▶ TASK OBJECTIVE: For each statement, state whether it agrees with the personal essay that follows: answer yes or no, and quote the words of the essay that settle it. 1. The writer first found the Kenzo perfume in a makeup drawer belonging to the writer's mother. 2. The writer moved away for college at 18. 3. The man from the first college house party attended the same college as the writer.

▶ EXCERPTED TEXT:
_____

By: May Hong
1
My first perfume was Kenzo’s Flower, the one in the waveringly thin bottle with a single red poppy printed on top. I was 12, and had discovered it in my mother’s makeup drawer. I remember rubbing it between my wrists and then behind my ears, like I had seen Audrey do in the movies. I looked at myself in the mirror.
I did this for about a week, snuck into my mom’s bathroom every day to spray press and dab the perfume, until one day I came home from school to a brand new bottle on my nightstand.
***
I grew up in an apartment complex called Qing He Yuan—a small oasis of foliage and ponds within a metropolis—with a handful of other kids my age. There were two lifeguards at the communal pool, a tall lanky man and a shorter man who was for some reason nicknamed Fat Cat. The two of them taught us how to swim, first in the kiddie pool then eventually the big pool, holding us by the waist while we flailed and kicked our little arms and legs. Then they’d play Marco Polo with us, pretending like they couldn’t find us then all of a sudden lunging at us, making us scream and giggle.
I got older, and their gazes changed as my body did. One hot day when I was 14 I strolled in with a towel and waved at them, and they asked me what the RO-XY on my bikini top meant.
I moved away for college at 17, and only came home once a year during the summer. Each summer they would come over to the chaise I was laying on, cast their shadows on my body and say things like look at you all grown up, you’re the prettiest girl in Qing He. Each summer it was less friendly and more insistent. Last summer I stopped going to the pool altogether.
2
At my first college house party, I met some guy.
That night we sat on the fire escape chain smoking cigarettes and he said I was “interesting.” We exchanged Snapchats.
He Snapped me a dick pic while I was in the dining hall. I had no idea what to do, I had never gotten a dick pic before. So I Snapped back a picture of the plum I was eating.
He was two years older, and went to a different college in the city. The first time I went over to his dorm, he said you’re wearing lipstick. I said do you not like it? He said no, it’s hot. I sat down on the edge of his twin XL. He picked up a red flannel shirt off the floor and threw it over the standing lamp, and said this is the mood lighting. I said that’s a fire hazard. He said let’s just have sex, okay?
Our “come over” exchanges were always very curt. Plans would be made in three Snaps or less: come over tmr nite; time?; 12 ish. We started doing this thing where we’d Snap a close up of our eyes, then place the white text right on our pupils. His eyes were even darker than mine were, which I found to be novel.

_____

▶ SOURCE MATERIAL:
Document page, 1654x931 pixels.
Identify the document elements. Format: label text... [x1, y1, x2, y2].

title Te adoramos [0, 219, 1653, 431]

_____

▶ EXERCISE OUTPUT:
1. Yes: "had discovered it in my mother’s makeup drawer."
2. No: "I moved away for college at 17."
3. No: "went to a different college in the city."